Medineweb Forum/Huzur Adresi (https://www.forum.medineweb.net/)
-   Hz.Muhammed(s.a.v) (https://www.forum.medineweb.net/261-hzmuhammedsav)
-   -   Peygamberi Anmak mı, Anlamak mı?? (https://www.forum.medineweb.net/hzmuhammedsav/10169-peygamberi-anmak-mi-anlamak-mi.html)

NUR 12 Mart 2009 21:12

Peygamberi Anmak mı, Anlamak mı??
 
Peygamberi Anmak mı?Anlamak mı?

Peygamberimiz bir Müslüman için "anı" olabilir mi? Anılar "geçmişte kalanı", "geçip gitmiş olanı" temsil ederler. Peygamberimiz bir Müslüman için "anılarda kalan", "geçip gitmiş olan", dolayısıyla "anılan" mıdır?

Hemen belirtelim ki, tüm "anmalar", unutmanın zımni bir itirafıdır. Unutulmayanın, hele hayatın ta merkezinde olanın, "anılmasından" söz edilemez.

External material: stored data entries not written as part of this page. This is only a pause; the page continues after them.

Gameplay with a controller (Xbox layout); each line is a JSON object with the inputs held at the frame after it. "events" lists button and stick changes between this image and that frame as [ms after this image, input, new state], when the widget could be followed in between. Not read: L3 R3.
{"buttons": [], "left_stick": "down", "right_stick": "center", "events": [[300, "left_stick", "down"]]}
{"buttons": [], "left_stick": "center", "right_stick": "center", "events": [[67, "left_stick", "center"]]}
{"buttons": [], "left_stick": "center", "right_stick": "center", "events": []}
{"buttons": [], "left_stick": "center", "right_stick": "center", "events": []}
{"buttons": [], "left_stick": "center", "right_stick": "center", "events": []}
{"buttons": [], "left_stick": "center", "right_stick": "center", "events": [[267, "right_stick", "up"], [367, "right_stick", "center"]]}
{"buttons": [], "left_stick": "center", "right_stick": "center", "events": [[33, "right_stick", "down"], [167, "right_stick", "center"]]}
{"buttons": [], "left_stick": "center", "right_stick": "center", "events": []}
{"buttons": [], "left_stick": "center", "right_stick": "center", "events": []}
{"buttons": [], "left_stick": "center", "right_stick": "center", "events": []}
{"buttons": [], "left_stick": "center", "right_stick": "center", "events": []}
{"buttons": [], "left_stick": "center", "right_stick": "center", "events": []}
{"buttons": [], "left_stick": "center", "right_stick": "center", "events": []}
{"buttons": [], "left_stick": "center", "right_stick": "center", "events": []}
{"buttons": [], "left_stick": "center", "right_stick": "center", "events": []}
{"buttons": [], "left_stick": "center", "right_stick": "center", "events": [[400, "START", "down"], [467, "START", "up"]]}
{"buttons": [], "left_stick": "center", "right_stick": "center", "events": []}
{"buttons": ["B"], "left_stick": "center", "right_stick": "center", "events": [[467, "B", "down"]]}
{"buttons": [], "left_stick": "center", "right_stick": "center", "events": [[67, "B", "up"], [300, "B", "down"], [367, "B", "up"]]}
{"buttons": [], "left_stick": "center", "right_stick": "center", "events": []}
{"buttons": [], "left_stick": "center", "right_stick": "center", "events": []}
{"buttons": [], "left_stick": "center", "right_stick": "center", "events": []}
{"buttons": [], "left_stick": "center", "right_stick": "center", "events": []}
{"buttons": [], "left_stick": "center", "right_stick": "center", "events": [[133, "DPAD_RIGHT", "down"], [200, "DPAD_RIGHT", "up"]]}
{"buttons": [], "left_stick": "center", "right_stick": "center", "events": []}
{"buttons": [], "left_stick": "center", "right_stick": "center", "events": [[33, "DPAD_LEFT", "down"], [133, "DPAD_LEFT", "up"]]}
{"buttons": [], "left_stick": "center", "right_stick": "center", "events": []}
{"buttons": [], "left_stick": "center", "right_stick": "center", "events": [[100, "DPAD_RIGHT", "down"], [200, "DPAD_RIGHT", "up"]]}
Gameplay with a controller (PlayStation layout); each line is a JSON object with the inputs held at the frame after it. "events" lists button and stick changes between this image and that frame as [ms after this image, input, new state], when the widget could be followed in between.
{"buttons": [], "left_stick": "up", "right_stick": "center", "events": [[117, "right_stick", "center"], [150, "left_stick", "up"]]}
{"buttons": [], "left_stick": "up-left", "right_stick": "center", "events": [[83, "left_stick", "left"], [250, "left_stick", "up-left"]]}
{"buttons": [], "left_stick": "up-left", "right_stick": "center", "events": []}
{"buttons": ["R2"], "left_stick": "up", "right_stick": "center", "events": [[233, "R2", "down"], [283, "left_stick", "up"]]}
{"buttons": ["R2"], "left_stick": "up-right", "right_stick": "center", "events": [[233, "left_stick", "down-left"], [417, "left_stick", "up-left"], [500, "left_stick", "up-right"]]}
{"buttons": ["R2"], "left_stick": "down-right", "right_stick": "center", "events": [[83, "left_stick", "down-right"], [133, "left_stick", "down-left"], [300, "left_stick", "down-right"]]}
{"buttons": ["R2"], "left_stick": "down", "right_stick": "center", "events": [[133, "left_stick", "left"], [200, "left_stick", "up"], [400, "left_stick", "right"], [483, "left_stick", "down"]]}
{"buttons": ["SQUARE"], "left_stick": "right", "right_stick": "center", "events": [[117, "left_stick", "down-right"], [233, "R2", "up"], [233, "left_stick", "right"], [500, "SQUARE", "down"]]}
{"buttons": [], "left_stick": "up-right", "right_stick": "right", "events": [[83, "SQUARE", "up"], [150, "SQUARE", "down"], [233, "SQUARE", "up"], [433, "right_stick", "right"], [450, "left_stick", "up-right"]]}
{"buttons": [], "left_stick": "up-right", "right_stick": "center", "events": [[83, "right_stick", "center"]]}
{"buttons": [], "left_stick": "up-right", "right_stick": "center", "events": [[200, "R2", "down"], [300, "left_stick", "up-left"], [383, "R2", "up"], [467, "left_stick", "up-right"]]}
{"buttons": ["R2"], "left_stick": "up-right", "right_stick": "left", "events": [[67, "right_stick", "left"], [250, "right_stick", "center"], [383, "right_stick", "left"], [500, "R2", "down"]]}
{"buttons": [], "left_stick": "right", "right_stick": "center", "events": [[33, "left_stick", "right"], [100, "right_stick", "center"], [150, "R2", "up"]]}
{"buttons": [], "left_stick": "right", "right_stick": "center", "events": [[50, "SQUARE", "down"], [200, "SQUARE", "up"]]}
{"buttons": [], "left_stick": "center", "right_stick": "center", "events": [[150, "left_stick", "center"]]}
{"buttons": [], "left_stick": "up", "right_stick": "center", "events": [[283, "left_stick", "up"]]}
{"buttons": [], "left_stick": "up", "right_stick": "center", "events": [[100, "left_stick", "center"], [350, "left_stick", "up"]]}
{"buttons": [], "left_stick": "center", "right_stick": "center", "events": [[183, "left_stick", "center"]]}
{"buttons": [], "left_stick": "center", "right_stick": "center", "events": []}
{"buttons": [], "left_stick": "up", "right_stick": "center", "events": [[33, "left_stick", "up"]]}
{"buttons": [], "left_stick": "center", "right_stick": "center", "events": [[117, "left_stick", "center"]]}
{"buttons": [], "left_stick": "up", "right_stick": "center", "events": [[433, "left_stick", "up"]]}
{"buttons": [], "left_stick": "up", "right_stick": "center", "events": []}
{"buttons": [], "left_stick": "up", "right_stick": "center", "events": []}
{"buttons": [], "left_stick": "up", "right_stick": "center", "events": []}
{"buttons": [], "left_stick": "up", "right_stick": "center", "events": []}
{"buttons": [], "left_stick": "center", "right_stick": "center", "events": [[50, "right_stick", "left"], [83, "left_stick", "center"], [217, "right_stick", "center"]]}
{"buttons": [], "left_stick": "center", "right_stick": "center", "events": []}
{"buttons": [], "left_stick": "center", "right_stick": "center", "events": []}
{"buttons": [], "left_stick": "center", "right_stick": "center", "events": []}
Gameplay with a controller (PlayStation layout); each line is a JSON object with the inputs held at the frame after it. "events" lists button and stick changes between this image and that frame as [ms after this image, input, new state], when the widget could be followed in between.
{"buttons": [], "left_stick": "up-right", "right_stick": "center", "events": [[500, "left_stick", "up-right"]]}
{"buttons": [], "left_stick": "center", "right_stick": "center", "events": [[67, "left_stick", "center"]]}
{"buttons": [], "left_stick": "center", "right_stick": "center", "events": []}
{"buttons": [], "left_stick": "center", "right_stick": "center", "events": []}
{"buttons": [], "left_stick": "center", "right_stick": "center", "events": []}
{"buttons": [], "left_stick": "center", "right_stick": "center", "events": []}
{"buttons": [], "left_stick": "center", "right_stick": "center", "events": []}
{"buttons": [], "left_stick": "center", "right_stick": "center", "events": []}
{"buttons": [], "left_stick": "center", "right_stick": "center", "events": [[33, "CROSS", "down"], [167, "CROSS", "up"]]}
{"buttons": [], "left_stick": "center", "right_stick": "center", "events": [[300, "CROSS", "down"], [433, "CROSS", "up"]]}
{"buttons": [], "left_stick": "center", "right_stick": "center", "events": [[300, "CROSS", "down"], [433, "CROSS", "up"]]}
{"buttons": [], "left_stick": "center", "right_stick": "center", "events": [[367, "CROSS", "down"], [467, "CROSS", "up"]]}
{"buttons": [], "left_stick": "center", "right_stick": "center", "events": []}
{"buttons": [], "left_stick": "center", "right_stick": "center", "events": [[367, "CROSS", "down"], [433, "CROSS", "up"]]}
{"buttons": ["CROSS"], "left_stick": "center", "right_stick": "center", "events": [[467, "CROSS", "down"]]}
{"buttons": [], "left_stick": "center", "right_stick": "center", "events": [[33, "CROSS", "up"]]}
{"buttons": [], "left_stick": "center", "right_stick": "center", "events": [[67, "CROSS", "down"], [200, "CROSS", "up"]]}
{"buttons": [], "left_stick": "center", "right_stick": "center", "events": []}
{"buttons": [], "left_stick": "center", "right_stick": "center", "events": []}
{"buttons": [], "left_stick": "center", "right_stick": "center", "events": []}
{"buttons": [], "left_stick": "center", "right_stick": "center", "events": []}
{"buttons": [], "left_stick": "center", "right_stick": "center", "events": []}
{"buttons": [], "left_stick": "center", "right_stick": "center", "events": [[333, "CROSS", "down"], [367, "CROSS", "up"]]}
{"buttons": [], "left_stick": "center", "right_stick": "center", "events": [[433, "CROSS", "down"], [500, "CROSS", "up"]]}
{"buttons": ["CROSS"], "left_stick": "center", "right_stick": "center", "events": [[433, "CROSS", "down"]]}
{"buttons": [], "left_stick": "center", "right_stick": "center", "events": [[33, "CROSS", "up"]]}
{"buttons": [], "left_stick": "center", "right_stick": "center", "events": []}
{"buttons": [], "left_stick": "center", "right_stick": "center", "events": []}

Birini anmak, hatırlamaktır. Hatırlamak, iyidir. Ama bu Peygamberimiz ise, onu hatırlamakla teselli olmak, bir o kadar düşündürücüdür.

Allah onu "izlememizi" emretti. Çünkü o yeryüzünde iz bırakan, yerde yürüyen bir "insan" idi. Allah zatını izlememizi bunun için emretmedi. Zatına olan sevgimizi, Elçi'sini izleyerek isbat etmemizi emretti: "De ki, eğer Allah'ı seviyorsanız, beni izleyin ki Allah da sizi sevsin; günahlarınızı mağfiret etsin."

Kur'an'ın helak kıssasını anlattığı tüm inkarcı kavimler, kendilerine gönderilen "insan peygamberi" inkar hususunda ortak tavır gösterirler. Kur'an hepsinin de gönderilen elçiyi reddederken "Bize bir melek gönderilmeli değil miydi?" dediğini nakleder.

Bu iki şeyin göstergesidir:

1) İnkarcı kavimlerin iman etmeye gönüllü olmadıklarının. Zira bu bir sahte mazerettir. Bununla, "Biz hayat tarzımıza müdahale ettirmeyiz" demeye getirirler. Zira bir meleğin davranışları bir insan tarafından "örnek" alınıp üretilemez. Mahiyetleri farklıdır. Eğer elçi gönderilen bir melek olsaydı, bu kez de "O melek, biz insanız; biz nasıl onu örnek alalım?" diyeceklerdi.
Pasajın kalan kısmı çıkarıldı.